**EXTRACT:**

========================================

Engineering AI and Planning 5 min read

AI Is Breaking Story Points. Here's What to Measure Instead.

A simple theory on why your velocity looks strange, and what to track instead.

Story points are one of those concepts that get used everywhere and understood inconsistently. Before we get into what AI does to them, it's worth making sure we're talking about the same thing. Because the confusion around story points is exactly what makes AI's impact on them so easy to misread.

This builds on a broader piece I wrote on AI's impact across the full engineering stack. If you haven't read that one, it's a good place to start.

First

What Story Points Actually Mean

Story points are not time. They are not hours. They are not a measure of how long something will take. They are a measure of complexity, relative to other work your team has done before.

When a team estimates a ticket at 3 story points, they are saying: this feels about as complex as the other things we've called 3. The smallest possible change your team could make becomes the anchor. Call it 1. Something more involved than that is a 3. Something that requires significant thought, coordination, or unknowns is a 5 or an 8. You're not predicting hours. You're comparing problems.

========================================

**REQUIRED WORK:**
**1.** Answer these questions from the article on story points:
(a) What broader piece does the article say it builds on?
(b) What becomes the anchor that a team calls 1?
(c) Which point values are assigned to work requiring significant thought, coordination, or unknowns?
**2.** State whether each statement agrees with the article on story points, quoting the words that decide it:
(a) Story points measure how long a piece of work will take.
(b) The article is labeled as a five-minute read.
(c) Story points measure complexity relative to work the team has done before.
The data that come after the article are separate material and have no connection to it.

========================================

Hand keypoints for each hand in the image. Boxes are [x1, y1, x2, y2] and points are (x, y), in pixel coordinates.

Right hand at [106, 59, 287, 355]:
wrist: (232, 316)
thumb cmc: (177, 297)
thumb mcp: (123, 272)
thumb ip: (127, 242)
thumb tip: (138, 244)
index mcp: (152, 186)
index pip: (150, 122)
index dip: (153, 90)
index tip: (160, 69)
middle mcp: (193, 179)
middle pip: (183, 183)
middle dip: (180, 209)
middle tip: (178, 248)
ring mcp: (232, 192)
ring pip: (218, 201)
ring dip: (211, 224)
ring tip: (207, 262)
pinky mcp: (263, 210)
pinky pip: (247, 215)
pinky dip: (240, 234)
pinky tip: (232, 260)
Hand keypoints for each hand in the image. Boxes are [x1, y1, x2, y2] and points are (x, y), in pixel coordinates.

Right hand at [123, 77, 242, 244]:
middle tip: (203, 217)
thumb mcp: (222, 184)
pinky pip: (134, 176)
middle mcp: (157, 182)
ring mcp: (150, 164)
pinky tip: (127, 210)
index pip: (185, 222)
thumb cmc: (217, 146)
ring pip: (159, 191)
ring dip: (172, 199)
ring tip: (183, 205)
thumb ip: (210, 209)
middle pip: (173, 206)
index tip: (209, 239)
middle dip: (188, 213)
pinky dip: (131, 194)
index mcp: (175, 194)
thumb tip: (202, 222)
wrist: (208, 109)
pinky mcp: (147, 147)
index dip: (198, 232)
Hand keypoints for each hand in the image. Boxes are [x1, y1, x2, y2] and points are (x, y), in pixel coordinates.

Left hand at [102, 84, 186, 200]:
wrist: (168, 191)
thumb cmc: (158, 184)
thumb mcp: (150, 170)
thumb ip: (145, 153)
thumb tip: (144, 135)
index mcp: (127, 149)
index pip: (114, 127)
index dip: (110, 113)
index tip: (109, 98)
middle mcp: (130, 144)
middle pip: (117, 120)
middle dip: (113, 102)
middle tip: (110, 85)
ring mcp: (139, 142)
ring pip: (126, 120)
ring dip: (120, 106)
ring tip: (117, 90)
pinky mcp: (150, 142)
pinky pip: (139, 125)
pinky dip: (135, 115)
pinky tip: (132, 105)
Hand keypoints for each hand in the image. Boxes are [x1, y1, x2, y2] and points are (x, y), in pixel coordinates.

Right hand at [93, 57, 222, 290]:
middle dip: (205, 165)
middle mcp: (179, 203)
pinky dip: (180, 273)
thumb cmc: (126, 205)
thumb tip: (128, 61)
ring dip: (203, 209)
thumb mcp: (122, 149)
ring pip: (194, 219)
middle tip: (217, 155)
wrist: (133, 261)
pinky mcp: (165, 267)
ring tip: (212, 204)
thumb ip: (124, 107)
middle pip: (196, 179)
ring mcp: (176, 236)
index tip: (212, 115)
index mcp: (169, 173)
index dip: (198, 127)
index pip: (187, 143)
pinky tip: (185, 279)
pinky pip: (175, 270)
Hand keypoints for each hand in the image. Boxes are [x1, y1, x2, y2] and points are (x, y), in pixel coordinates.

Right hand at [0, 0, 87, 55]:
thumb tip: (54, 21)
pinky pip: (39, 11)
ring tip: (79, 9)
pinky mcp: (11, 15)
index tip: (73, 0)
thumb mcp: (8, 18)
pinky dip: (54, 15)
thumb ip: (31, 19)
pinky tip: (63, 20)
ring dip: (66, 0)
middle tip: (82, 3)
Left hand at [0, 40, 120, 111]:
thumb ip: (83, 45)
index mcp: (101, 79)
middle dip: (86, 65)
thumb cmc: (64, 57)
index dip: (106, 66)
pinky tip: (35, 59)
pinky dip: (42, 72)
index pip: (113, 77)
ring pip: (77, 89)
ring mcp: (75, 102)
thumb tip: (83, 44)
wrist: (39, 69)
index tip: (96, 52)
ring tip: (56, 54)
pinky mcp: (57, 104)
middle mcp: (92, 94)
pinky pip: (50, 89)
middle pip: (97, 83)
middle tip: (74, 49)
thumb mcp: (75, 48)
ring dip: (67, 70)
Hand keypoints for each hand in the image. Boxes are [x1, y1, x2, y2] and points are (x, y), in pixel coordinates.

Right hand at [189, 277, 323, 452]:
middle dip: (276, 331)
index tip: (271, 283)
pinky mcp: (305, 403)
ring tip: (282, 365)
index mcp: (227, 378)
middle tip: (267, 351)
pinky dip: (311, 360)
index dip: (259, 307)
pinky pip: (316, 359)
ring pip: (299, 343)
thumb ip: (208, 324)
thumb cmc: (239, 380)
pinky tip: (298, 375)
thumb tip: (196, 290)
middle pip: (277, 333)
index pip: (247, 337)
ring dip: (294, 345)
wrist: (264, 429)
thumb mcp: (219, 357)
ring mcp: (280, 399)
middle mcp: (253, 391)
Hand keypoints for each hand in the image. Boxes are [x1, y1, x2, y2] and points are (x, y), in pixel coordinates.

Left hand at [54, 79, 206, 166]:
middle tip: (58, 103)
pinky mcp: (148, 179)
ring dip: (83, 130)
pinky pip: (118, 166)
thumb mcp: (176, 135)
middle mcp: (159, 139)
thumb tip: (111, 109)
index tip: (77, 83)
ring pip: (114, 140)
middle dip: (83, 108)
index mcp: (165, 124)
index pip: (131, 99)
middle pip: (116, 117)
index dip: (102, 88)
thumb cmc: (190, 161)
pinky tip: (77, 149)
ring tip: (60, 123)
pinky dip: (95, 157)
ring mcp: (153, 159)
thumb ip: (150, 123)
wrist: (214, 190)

========================================

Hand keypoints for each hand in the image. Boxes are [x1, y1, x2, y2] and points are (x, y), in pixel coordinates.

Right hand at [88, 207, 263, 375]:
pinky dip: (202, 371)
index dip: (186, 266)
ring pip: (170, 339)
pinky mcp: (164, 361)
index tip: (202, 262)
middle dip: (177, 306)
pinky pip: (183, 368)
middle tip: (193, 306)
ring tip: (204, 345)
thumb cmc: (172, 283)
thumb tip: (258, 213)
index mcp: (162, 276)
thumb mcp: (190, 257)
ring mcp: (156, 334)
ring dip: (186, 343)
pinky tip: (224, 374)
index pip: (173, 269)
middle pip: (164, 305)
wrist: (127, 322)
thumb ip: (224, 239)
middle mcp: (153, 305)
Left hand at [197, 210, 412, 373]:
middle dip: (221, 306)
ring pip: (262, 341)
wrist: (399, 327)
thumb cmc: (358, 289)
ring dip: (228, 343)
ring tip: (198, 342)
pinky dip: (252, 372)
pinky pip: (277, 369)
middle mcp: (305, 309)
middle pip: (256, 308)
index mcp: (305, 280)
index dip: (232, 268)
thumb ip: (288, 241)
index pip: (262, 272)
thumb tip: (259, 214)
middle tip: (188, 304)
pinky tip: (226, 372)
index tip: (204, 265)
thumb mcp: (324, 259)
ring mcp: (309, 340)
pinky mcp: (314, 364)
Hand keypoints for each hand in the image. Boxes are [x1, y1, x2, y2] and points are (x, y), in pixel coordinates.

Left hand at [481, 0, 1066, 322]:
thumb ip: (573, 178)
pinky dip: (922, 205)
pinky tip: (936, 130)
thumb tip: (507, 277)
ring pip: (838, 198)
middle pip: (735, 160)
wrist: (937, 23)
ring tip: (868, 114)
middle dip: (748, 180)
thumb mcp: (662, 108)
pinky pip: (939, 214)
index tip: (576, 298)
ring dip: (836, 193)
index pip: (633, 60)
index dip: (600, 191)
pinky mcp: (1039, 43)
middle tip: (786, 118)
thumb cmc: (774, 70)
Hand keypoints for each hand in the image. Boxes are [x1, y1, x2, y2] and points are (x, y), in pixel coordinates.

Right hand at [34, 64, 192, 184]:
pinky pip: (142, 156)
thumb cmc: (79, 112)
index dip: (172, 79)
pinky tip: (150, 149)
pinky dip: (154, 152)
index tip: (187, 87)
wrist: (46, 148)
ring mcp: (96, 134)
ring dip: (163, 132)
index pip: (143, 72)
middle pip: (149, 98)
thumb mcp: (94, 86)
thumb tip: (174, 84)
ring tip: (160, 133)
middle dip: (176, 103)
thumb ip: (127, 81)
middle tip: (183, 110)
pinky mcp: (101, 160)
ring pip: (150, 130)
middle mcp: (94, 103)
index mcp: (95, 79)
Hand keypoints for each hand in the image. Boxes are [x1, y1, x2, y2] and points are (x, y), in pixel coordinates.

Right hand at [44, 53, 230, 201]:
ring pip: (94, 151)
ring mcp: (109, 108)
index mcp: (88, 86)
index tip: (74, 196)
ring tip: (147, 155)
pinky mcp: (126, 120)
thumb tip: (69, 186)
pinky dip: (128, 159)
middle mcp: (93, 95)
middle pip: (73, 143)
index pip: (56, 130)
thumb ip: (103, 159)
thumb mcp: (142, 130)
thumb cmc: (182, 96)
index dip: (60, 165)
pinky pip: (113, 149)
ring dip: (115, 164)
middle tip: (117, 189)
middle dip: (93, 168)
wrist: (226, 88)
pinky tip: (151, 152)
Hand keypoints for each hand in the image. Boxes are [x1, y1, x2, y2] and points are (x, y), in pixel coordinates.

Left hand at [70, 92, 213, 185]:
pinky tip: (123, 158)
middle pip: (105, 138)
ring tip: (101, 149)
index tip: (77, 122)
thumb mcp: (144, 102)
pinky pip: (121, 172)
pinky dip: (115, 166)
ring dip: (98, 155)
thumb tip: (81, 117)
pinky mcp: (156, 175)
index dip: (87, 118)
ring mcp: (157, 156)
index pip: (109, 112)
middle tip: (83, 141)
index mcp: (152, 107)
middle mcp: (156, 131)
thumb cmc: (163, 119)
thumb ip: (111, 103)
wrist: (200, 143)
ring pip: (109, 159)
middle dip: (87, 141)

========================================

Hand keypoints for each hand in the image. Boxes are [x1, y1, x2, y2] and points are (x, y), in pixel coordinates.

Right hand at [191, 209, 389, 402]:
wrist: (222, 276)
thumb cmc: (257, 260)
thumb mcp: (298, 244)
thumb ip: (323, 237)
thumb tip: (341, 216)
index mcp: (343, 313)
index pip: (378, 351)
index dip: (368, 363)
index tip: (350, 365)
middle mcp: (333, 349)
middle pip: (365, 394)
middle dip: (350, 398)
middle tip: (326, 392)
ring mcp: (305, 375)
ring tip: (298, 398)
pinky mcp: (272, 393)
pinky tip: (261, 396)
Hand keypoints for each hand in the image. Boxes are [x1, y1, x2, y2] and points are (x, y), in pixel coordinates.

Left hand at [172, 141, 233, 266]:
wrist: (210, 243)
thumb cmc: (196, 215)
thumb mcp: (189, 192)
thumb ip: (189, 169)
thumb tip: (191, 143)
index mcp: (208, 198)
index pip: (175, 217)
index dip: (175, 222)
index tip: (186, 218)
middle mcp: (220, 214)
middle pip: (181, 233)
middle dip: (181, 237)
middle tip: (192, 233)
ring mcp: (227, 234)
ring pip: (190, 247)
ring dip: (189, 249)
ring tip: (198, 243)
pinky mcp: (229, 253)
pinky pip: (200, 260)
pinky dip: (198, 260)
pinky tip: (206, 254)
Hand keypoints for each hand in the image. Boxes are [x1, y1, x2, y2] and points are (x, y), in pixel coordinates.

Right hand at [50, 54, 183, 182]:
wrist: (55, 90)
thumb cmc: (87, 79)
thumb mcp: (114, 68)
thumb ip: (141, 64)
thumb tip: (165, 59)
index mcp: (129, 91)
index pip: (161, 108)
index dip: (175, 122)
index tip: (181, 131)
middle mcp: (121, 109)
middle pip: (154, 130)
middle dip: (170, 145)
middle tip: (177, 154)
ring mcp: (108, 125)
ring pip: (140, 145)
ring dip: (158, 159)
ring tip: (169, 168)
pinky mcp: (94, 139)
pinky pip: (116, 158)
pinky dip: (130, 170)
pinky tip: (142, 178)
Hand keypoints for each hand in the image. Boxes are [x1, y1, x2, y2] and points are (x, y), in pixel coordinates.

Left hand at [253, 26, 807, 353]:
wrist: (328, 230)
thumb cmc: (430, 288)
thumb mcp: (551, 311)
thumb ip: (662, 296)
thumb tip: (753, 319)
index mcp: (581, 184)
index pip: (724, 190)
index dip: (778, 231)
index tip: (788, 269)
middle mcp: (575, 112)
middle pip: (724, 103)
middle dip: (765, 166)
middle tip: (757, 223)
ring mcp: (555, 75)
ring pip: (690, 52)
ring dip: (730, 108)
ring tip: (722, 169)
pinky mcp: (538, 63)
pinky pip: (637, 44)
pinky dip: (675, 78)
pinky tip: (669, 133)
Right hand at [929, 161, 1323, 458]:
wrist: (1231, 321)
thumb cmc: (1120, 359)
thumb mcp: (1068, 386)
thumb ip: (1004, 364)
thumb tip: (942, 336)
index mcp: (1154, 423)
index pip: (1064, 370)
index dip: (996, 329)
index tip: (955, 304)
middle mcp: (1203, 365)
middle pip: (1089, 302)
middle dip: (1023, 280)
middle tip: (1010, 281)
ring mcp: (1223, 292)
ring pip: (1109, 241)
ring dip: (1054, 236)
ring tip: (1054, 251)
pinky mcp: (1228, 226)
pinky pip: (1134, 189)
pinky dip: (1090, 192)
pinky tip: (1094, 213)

========================================

**EXERCISE RESPONSES:**
**1.**
(a) A broader piece the writer wrote on AI's impact across the full engineering stack.
(b) The smallest possible change the team could make.
(c) A 5 or an 8.

**2.**
(a) No: "They are not a measure of how long something will take."
(b) Yes: "5 min read"
(c) Yes: "They are a measure of complexity, relative to other work your team has done before."